[[ EXCERPT TO READ open ]]

Extract text from pdf into external xml and grap specific words

Post Reply
tkittel
Member
Posts: 50
Joined: Thu Jul 21, 2011 7:30 am

Extract text from pdf into external xml and grap specific words

Post by tkittel »

Hello all,



it's not really scripting, but I think here are the right people for the following challenge:



I've extracted all words with 8 position coordinates from a pdf file into an external xml file. In the next step I merged the xml contents with the original pdf file as metadata.



Now I'm trying to get two specific words (from the changing total amount of words within the pdf) wihtout knowing their content using specific xml nodes:



The first node points to the last word in the xml metadata and works fine with:

/dn:extractcontent/dn:documents/dn:document/dn:pages/dn:page/dn:words/dn:word[last()]/@txt


But the second word I want to get is the (at the moment) always third last word of my pdf file, so something like [last]-2



Does anybody knows if there is a syntax like that?



Another more complex workaround could be to navigate to the searched words by their position. At the moment these words to figure out are always placed at the same position. But I don't know, if this will change some day.



Therefore I've to search the index number of any word whose positon is

/dn:extractcontent/dn:documents/dn:document/dn:pages/dn:page/dn:words/dn:word[16]/dn:parts/dn:part[1]/@tlh = 166.261
AND

/dn:extractcontent/dn:documents/dn:document/dn:pages/dn:page/dn:words/dn:word[16]/dn:parts/dn:part[1]/@tlv = 4235.49
to get it's value. But that sounds very complex and I

m not sure, if the position also changes slightly depending on the first character of the word!?

So I've no idea to realize such workaround.



What is the best way to grap a couple of specific words from an incoming pdf file (text previously extracted into a xml file) if both - their index numbers AND the total number of words - (and perhaps some day also the position of those words) will change?

[[ EXCERPT TO READ closed ]]
[[ DATA SUPPLIED open ]]

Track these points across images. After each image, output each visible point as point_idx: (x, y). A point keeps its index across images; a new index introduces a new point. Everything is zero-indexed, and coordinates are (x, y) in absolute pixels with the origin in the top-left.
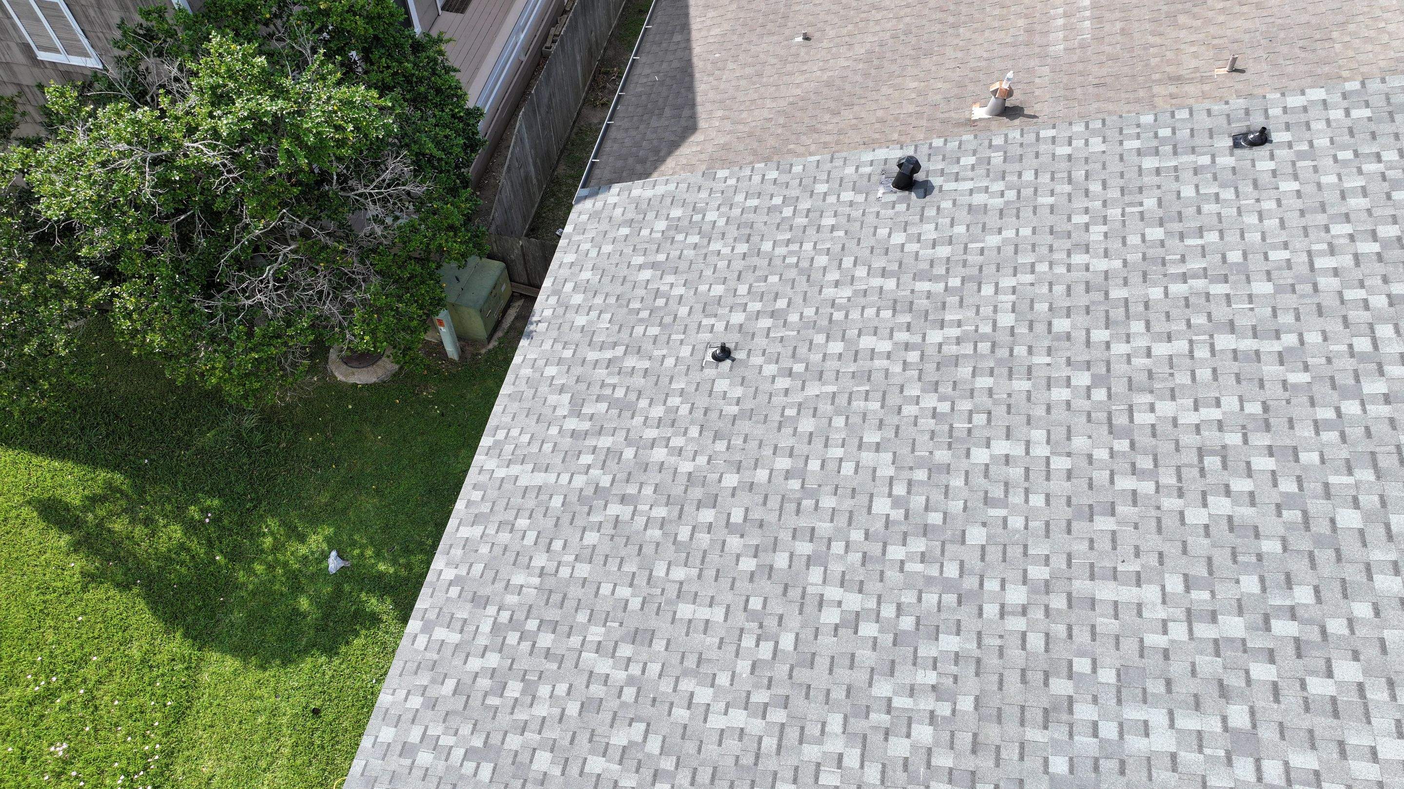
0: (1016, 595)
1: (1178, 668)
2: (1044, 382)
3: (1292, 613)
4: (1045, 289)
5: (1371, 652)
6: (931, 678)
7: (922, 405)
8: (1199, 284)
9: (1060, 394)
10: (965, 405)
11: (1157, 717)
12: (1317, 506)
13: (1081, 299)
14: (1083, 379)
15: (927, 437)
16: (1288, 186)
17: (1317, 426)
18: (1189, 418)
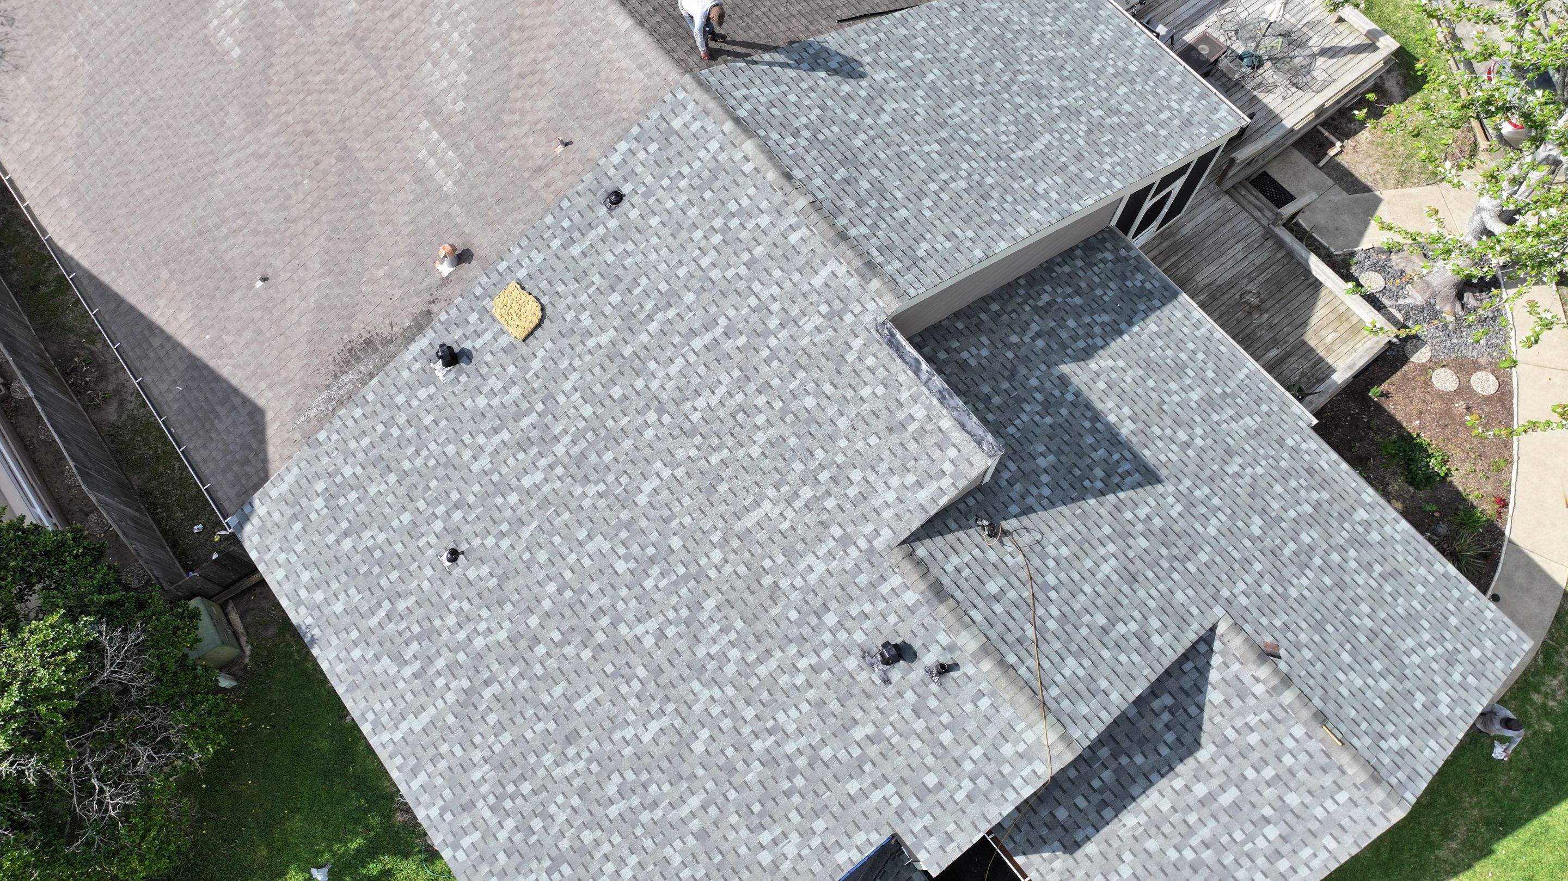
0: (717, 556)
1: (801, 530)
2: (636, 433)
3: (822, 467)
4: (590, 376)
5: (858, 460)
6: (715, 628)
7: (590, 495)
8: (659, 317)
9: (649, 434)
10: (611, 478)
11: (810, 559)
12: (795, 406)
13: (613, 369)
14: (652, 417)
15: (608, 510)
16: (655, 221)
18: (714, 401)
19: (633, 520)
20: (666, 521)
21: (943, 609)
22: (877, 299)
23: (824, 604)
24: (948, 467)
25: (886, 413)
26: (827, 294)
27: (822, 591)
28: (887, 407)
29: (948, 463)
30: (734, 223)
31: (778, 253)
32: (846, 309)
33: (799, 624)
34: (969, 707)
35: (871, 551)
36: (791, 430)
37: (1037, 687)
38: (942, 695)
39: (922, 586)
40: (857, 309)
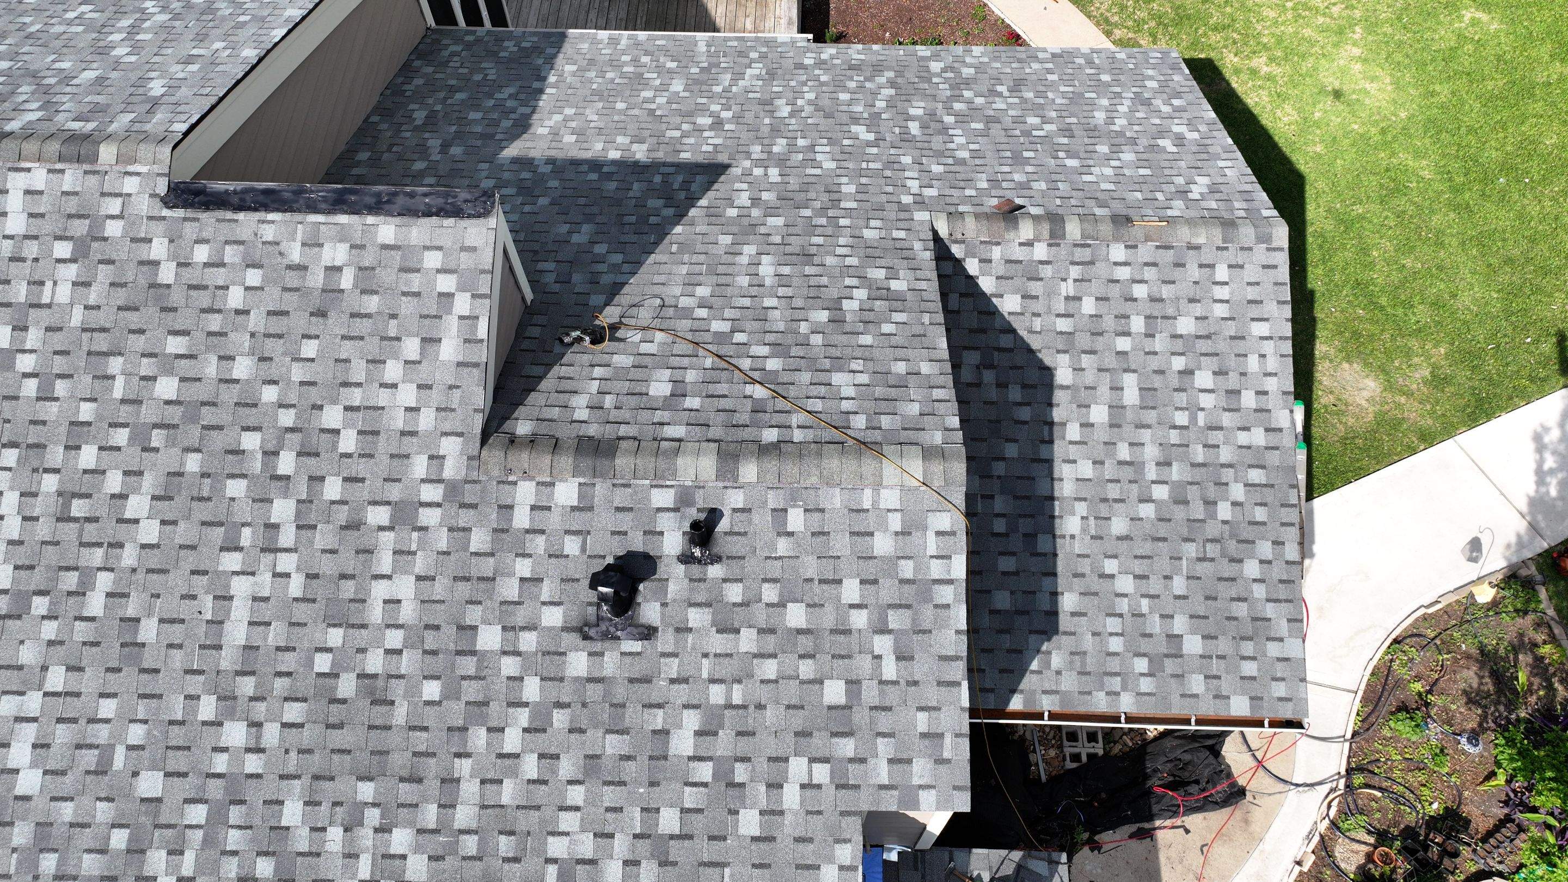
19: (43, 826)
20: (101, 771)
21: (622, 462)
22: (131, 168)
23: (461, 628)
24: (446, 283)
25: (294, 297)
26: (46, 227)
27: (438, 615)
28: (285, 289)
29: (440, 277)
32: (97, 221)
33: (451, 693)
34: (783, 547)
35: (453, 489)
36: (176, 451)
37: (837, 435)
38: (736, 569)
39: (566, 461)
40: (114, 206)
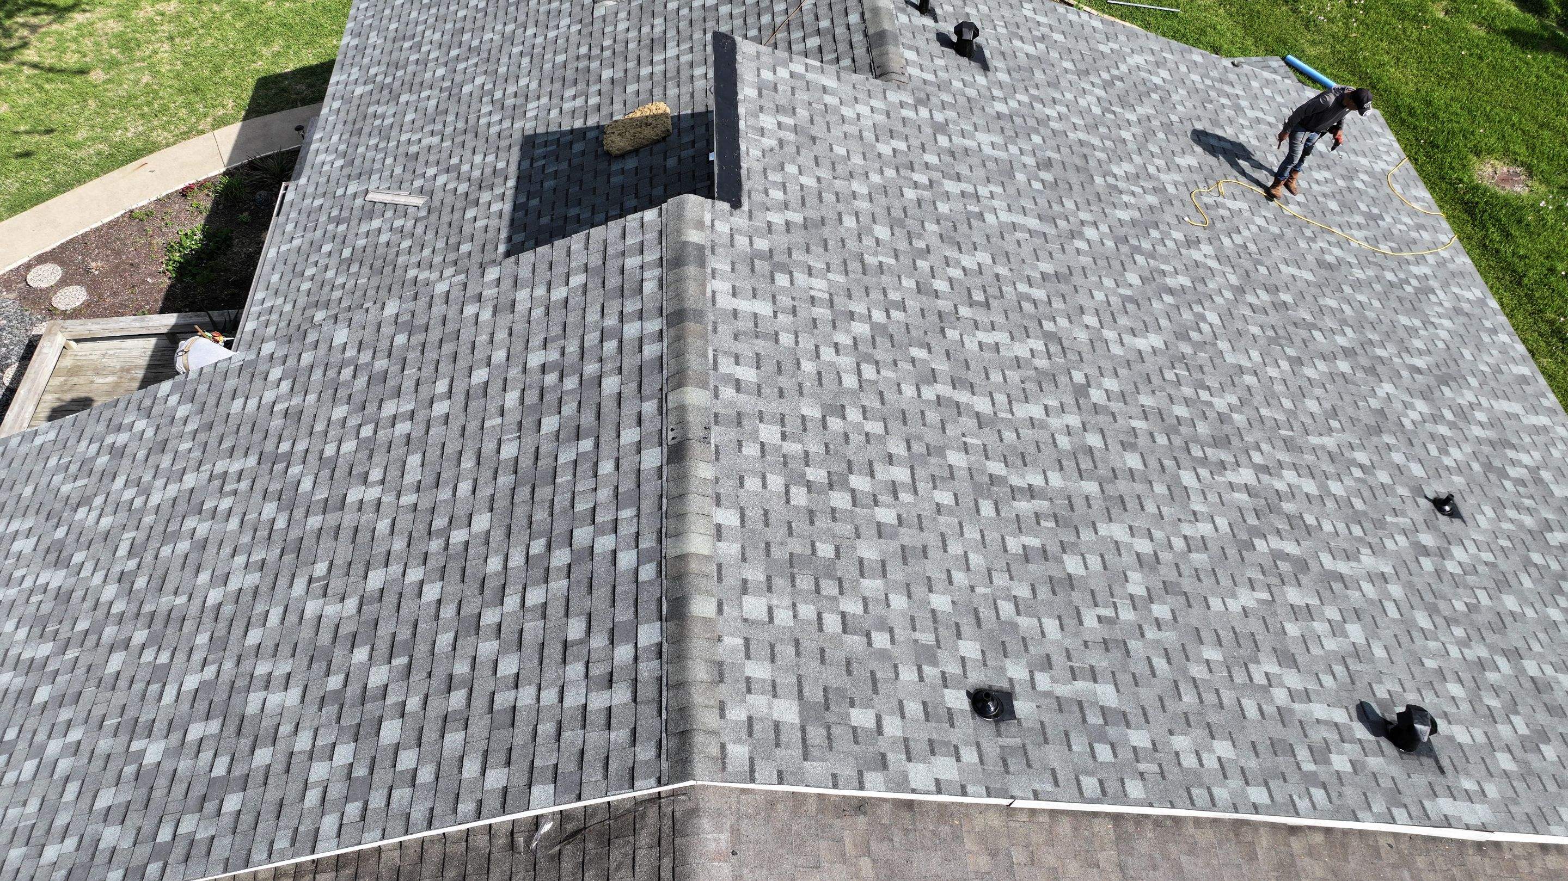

[[ DATA SUPPLIED closed ]]

(WHAT YOU HAVE TO DO)
Copy word for word the part of the forum thread on pulling PDF words into XML, starting at "What is the" and ending at "words) will change?".

(WRITTEN SOLUTION)
What is the best way to grap a couple of specific words from an incoming pdf file (text previously extracted into a xml file) if both - their index numbers AND the total number of words - (and perhaps some day also the position of those words) will change?